__Input__
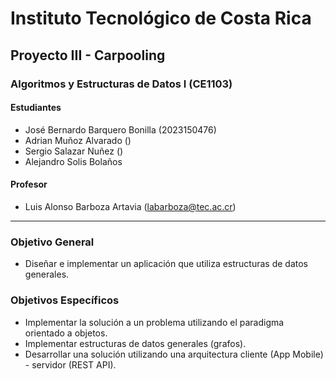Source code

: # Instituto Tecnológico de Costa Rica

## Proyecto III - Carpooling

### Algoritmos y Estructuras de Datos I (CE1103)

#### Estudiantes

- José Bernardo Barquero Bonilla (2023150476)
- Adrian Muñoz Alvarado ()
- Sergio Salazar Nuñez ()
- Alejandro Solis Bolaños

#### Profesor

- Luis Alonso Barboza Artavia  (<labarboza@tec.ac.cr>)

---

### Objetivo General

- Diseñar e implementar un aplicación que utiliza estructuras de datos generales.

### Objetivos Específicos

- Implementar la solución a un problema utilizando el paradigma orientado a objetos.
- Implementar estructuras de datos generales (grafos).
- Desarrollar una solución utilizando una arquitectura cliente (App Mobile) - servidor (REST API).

__Instruction__
Can you output every line of the records above as a Markdown table with the columns "Row" and "Line," numbering the rows and skipping blank lines? Leave the pictures out.

__Reply to the exercise__
| Row | Line |
|---|---|
| 1 | Source code |
| 2 | : # Instituto Tecnológico de Costa Rica |
| 3 | ## Proyecto III - Carpooling |
| 4 | ### Algoritmos y Estructuras de Datos I (CE1103) |
| 5 | #### Estudiantes |
| 6 | - José Bernardo Barquero Bonilla (2023150476) |
| 7 | - Adrian Muñoz Alvarado () |
| 8 | - Sergio Salazar Nuñez () |
| 9 | - Alejandro Solis Bolaños |
| 10 | #### Profesor |
| 11 | - Luis Alonso Barboza Artavia  (<labarboza@tec.ac.cr>) |
| 12 | --- |
| 13 | ### Objetivo General |
| 14 | - Diseñar e implementar un aplicación que utiliza estructuras de datos generales. |
| 15 | ### Objetivos Específicos |
| 16 | - Implementar la solución a un problema utilizando el paradigma orientado a objetos. |
| 17 | - Implementar estructuras de datos generales (grafos). |
| 18 | - Desarrollar una solución utilizando una arquitectura cliente (App Mobile) - servidor (REST API). |